Funding Evidence-Based School Discipline Alternatives in California
More than 300 police chiefs, sheriffs, district attorneys and victim advocates from around California are pushing to expand statewide investments in evidence-based school discipline alternatives.
According to a new white paper, “Funding Evidence-Based School Discipline Alternatives in California,” California is making important investments in positive discipline models to help address the issues behind student misbehavior and keep kids in school, on track to graduate, and away from criminal involvement. Yet more support of suspension alternatives is needed to keep students in school and learning.
“As California’s suspension rates continue to drop, the state has the opportunity to build on the success of its current investments in positive school discipline,” said State Director Brian Lee. “What we’re finding is that teachers and administrators want to keep kids in school and learning but they need more support. Schools need increased funding to cover training on restorative practices, more support staff for targeted interventions, and implementation of social-emotional learning curricula.”

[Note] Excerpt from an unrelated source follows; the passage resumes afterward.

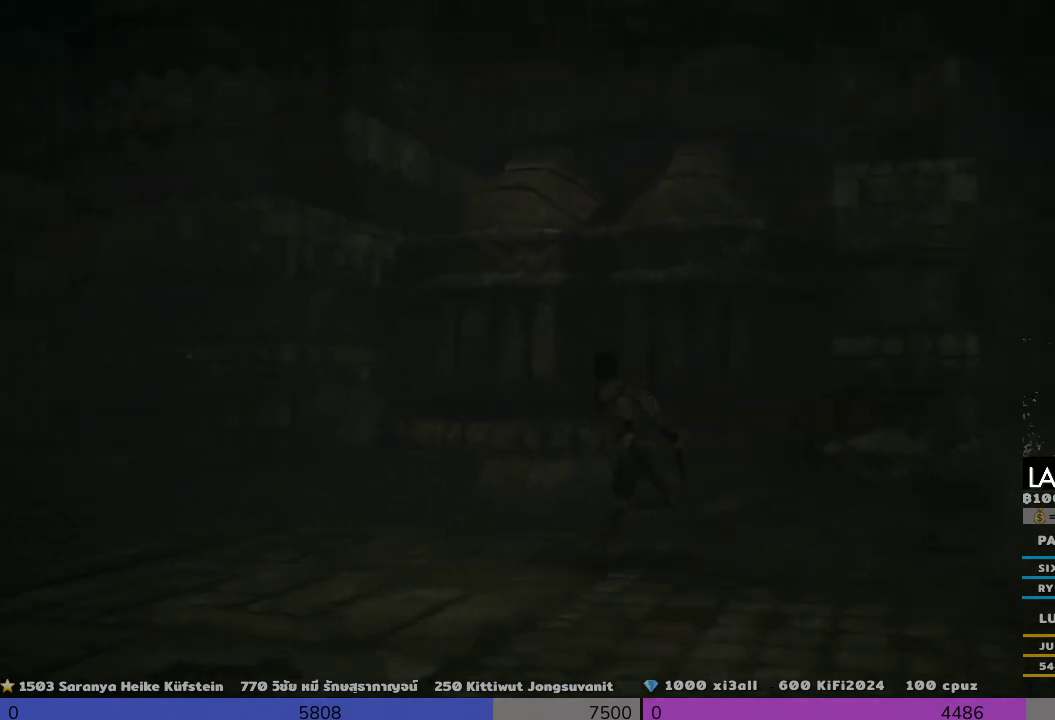
{"buttons": [], "left_stick": "center", "events": [[500, "left_stick", "center"]]}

In California today, nearly 1 in 5 high school students does not graduate on time. Research shows that students who have been suspended or expelled are at greater risk of grade retention and dropout than their peers and are more likely to turn to crime. Data show that high school dropouts are 3.5 times more likely to be arrested, and more than eight times as likely to be in jail or prison. Still, California schools issue more than 360,000 suspensions annually, yet fewer than 1 in 3 suspensions are for violence causing injury, drugs or weapons.
The members of Fight Crime: Invest in Kids applaud the shift in California away from zero tolerance policies and towards positive school discipline models, including Positive Behavioral Interventions and Supports (PBIS), restorative practices (RP) and social-emotional learning (SEL). Research shows these alternatives can be effective: for example, the Washington State Institute for Public Policy found that PBIS saves up to $6.45 for every $1 invested and the SEL program Positive Action saves up to $31.57 for every $1 invested. These interventions are mainly supported by the Local Control Funding Formula (LCFF), Proposition 47 (2014) K-12 funds, and two Multi-Tiered System of Support (MTSS) funding streams.

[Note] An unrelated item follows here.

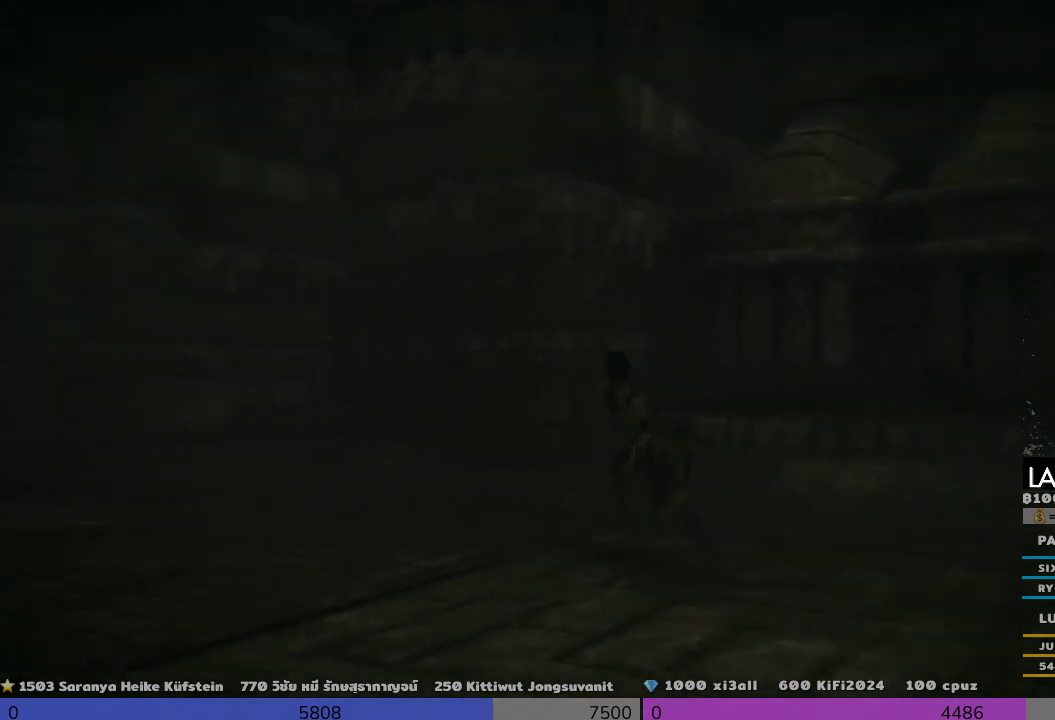
{"buttons": [], "left_stick": "center", "events": []}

The demand for more investments in discipline alternatives is high, with a large number of Proposition 47 K-12 applicants denied. There is also significant room for growth across the state: PBIS is only in a quarter of schools, SEL is only in 10-15% of schools, and many districts identified restorative practices as a gap in local MTSS assessments.
Fight Crime: Invest in Kids is calling for increased funding for discipline alternatives through LCFF, Proposition 47 K-12 funds, and both MTSS funding streams. It also wants to see a portion of Proposition 64’s cannabis tax revenues be directed towards alternatives to suspension, consistent with language from the initiative.